The operators aren’t yet at the point where they’re comfortable contributing to such an effort.
“They’ve traditionally been very guarded about their data security,” he said. “At the end of the day, it needs to come from the management of that company.”
Nevertheless, Mr. Peries said he’s seen much broader acceptance of big data analytics.
The hype around oil and gas helped propel big data into the spotlight, he said, and it was helped along by people’s everyday exposure to learning algorithms. A smartphone’s traffic app uses them; Linked In pages use them. When an online store reminds a customer that the family might be out of diapers, their machines have digested data and learned to anticipate when the next order might come.
In a study published last year, Mr. Mohaghegh used geologic and operational data from a group of 200 wells in southwestern Pennsylvania to gauge which well design factors contributed most to production.
The results showed that the operator, intentionally or not, changed how much water and sand was pumped into wells in lower quality shale areas vs. higher quality rock. The inconsistency led to worse production than would be expected from the higher quality shale wells.
Producers have increasingly narrowed their operations to their sweetest spots — the areas with the best rock — to maximize returns in a low commodity climate.
If, as Mr. Mohaghegh’s analysis of those wells in southwestern Pennsylvania shows, a company isn’t listening to its data, it may be shortchanging its most promising wells.
Over the years, Mr. Mohaghegh’s work has gained traction in the oil and gas industry. He helped Anadarko Petroleum analyze data to determine how to coax more oil out of its wells. Working with data from an international oil and gas firm, Mr. Mohaghegh determined which oil service contractor, such as Halliburton or Baker Hughes, did the best job at fracking its wells.
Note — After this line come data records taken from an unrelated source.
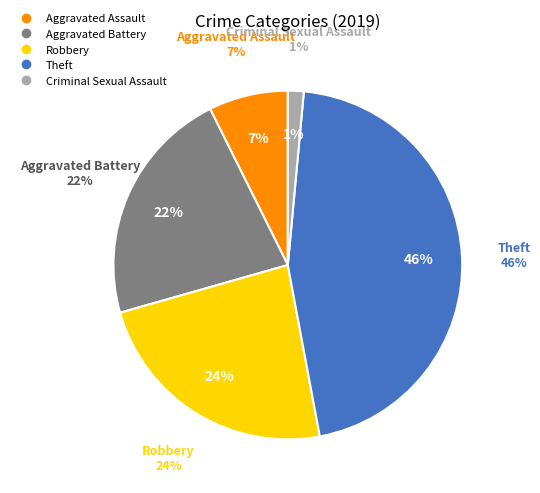

Do Robbery and Arson together represent more than half of the pie?

No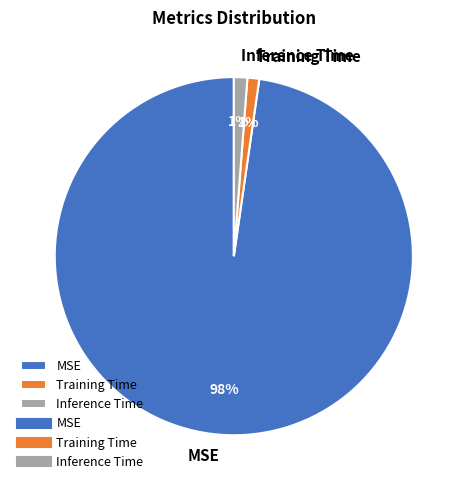

Do MSE and Inference Time together represent more than half of the pie?

Yes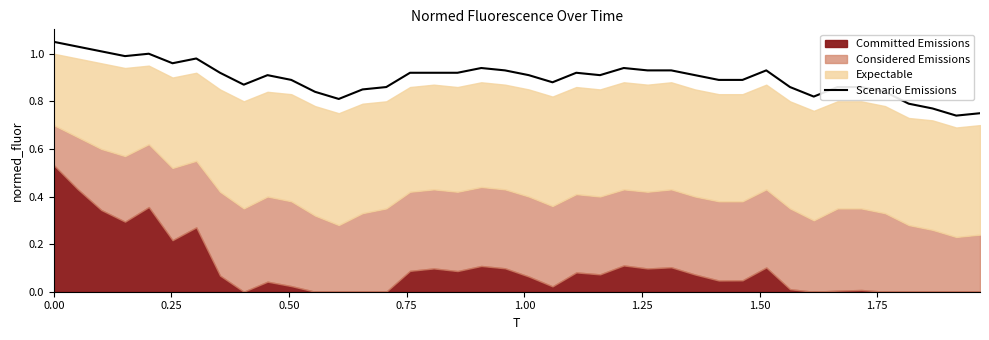

Does the chart have visible grid lines?

No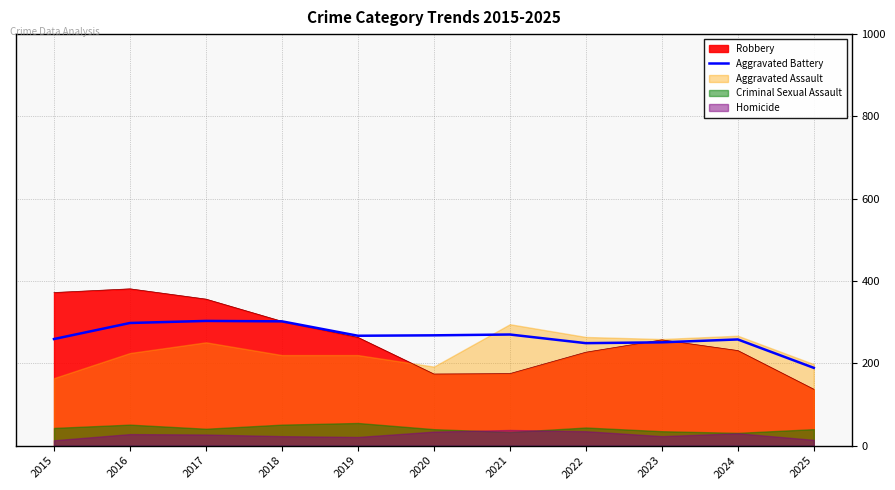

Is it true that the value at 2025 is 189?

True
Range Resources has said it is working with another oil and gas analytics firm to glean insights from its data, after a federally-funded study with Mr. Mohaghegh several years ago helped the Texas-based company dip its toe into the possibilities.
At Southwestern Energy Corp., a Texas-based operator that cut its shale teeth on the Fayetteville Shale in Arkansas before shifting most of its focus to the Marcellus, bid data analytics is ramping up across divisions even as drilling has been suspended until it is more economical.
Southwestern started taking stock of the data it has in 2010. Two years later, it began collecting information with the express purpose of running it through machine learning algorithms.
“Now, we have enough wells, enough geologic information, that we can begin to put those together to discover what we don’t know,” said Mark Reynolds, senior solutions architect and knowledge engineer, who pioneered the effort.
For Mr. Reynolds, it became obvious looking at the data that the mechanics of shale didn’t yield to traditional models. In 20 years, he said, a different oilfield boom may render obsolete or, at best, incomplete all the groundbreaking insights being gathered today.
“When you talk to the generals, they say they’re always prepared to fight the last war,” he said. ”That’s just human nature.”